> Work order:
Among the records that follow, find the line with "right ankle: (177, 306)" and the line with "left ankle: (36, 534)". Set down those lines and all lines between them exactly, without adding anything.

Segment Open

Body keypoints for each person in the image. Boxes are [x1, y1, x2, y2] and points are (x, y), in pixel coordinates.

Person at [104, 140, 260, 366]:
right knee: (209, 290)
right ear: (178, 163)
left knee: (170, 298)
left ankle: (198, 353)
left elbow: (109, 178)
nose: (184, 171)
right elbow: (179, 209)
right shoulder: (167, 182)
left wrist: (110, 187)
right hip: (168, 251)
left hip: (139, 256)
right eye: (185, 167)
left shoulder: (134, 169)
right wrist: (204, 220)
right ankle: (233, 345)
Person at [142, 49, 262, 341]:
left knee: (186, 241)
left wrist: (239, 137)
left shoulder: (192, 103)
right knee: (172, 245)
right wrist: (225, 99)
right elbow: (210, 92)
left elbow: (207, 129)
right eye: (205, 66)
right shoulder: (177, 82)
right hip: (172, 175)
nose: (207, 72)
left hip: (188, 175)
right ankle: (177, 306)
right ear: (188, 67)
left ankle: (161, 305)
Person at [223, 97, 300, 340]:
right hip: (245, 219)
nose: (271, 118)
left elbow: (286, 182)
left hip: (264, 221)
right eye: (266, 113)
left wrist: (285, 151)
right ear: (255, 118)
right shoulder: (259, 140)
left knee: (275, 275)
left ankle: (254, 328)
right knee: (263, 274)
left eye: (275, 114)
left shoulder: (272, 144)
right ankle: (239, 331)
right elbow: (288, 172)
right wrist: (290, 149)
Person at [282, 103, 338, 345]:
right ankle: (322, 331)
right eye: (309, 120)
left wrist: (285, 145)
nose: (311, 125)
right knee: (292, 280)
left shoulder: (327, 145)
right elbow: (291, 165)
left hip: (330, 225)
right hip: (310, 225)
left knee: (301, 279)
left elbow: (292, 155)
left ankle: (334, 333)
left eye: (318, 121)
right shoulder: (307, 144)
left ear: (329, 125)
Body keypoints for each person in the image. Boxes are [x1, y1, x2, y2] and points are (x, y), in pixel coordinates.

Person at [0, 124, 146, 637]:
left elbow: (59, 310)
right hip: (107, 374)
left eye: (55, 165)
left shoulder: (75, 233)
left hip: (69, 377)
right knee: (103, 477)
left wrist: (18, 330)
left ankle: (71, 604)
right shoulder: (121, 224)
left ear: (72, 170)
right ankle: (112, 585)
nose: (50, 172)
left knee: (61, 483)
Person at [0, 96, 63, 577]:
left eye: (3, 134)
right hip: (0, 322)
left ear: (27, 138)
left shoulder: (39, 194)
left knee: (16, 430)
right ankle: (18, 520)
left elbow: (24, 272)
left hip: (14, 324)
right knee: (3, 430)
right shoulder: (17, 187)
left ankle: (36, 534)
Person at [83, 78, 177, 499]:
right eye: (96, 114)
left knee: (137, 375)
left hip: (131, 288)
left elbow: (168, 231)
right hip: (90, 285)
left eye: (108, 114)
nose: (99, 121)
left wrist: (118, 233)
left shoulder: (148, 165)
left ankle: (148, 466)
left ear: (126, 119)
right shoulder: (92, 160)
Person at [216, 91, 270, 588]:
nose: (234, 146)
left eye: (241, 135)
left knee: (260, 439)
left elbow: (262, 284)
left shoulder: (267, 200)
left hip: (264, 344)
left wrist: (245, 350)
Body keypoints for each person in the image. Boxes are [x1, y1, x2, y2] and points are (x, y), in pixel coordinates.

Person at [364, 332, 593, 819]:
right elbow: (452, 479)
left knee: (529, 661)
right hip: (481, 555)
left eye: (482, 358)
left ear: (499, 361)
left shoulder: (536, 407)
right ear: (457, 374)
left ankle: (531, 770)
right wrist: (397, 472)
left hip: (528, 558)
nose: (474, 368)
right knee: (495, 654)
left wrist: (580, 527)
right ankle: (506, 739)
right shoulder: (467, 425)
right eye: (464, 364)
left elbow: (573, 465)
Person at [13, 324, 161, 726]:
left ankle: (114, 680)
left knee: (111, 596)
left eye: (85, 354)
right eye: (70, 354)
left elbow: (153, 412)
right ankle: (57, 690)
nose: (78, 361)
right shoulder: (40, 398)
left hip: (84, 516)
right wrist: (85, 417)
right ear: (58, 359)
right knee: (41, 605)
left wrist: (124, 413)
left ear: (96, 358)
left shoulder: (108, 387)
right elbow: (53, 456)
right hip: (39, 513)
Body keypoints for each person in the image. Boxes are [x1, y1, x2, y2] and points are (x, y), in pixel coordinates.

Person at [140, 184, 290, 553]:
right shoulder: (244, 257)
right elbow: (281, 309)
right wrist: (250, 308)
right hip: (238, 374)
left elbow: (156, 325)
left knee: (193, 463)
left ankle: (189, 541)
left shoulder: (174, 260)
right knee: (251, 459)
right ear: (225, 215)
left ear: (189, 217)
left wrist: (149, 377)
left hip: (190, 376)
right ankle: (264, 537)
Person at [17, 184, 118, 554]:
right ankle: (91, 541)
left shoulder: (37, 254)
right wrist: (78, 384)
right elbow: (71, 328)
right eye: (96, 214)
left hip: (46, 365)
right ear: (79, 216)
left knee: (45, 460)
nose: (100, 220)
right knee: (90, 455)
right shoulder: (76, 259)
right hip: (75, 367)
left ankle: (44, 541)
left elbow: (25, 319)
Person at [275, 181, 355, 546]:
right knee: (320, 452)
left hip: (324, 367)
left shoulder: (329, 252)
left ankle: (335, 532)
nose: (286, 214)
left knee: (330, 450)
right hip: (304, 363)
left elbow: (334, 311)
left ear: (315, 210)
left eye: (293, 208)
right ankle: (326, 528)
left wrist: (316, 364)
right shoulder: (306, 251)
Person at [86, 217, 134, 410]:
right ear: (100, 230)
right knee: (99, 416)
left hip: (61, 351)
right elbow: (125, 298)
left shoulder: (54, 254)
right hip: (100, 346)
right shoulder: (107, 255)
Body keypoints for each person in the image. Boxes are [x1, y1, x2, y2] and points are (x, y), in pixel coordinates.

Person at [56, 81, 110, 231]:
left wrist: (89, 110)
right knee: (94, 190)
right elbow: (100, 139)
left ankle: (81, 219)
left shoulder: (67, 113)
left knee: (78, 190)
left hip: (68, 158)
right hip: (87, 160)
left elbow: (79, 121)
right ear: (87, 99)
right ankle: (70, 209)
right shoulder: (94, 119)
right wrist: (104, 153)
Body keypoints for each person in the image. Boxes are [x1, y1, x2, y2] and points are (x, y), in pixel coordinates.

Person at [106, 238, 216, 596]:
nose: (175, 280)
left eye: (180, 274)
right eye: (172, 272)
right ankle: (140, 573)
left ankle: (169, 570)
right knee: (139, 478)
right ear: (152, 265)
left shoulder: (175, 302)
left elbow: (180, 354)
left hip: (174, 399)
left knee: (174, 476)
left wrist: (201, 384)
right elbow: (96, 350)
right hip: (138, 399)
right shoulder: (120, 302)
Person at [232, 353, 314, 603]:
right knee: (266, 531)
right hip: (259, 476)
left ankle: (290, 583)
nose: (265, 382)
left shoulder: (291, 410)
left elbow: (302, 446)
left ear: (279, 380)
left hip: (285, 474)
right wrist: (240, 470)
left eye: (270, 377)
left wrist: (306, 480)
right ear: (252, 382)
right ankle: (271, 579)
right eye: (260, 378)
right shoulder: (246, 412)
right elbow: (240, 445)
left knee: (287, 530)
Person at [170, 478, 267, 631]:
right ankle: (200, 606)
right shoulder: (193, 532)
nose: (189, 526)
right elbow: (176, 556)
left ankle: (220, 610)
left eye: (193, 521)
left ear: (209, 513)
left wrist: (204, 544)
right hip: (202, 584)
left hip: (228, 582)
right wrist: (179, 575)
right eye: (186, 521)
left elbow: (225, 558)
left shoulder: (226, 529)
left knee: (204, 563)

Segment Closed

> Expected answer:
right ankle: (177, 306)
right ear: (188, 67)
left ankle: (161, 305)
Person at [223, 97, 300, 340]:
right hip: (245, 219)
nose: (271, 118)
left elbow: (286, 182)
left hip: (264, 221)
right eye: (266, 113)
left wrist: (285, 151)
right ear: (255, 118)
right shoulder: (259, 140)
left knee: (275, 275)
left ankle: (254, 328)
right knee: (263, 274)
left eye: (275, 114)
left shoulder: (272, 144)
right ankle: (239, 331)
right elbow: (288, 172)
right wrist: (290, 149)
Person at [282, 103, 338, 345]:
right ankle: (322, 331)
right eye: (309, 120)
left wrist: (285, 145)
nose: (311, 125)
right knee: (292, 280)
left shoulder: (327, 145)
right elbow: (291, 165)
left hip: (330, 225)
right hip: (310, 225)
left knee: (301, 279)
left elbow: (292, 155)
left ankle: (334, 333)
left eye: (318, 121)
right shoulder: (307, 144)
left ear: (329, 125)
Body keypoints for each person in the image. Boxes are [x1, y1, x2, y2] and points are (x, y), in pixel coordinates.

Person at [0, 124, 146, 637]:
left elbow: (59, 310)
right hip: (107, 374)
left eye: (55, 165)
left shoulder: (75, 233)
left hip: (69, 377)
right knee: (103, 477)
left wrist: (18, 330)
left ankle: (71, 604)
right shoulder: (121, 224)
left ear: (72, 170)
right ankle: (112, 585)
nose: (50, 172)
left knee: (61, 483)
Person at [0, 96, 63, 577]:
left eye: (3, 134)
right hip: (0, 322)
left ear: (27, 138)
left shoulder: (39, 194)
left knee: (16, 430)
right ankle: (18, 520)
left elbow: (24, 272)
left hip: (14, 324)
right knee: (3, 430)
right shoulder: (17, 187)
left ankle: (36, 534)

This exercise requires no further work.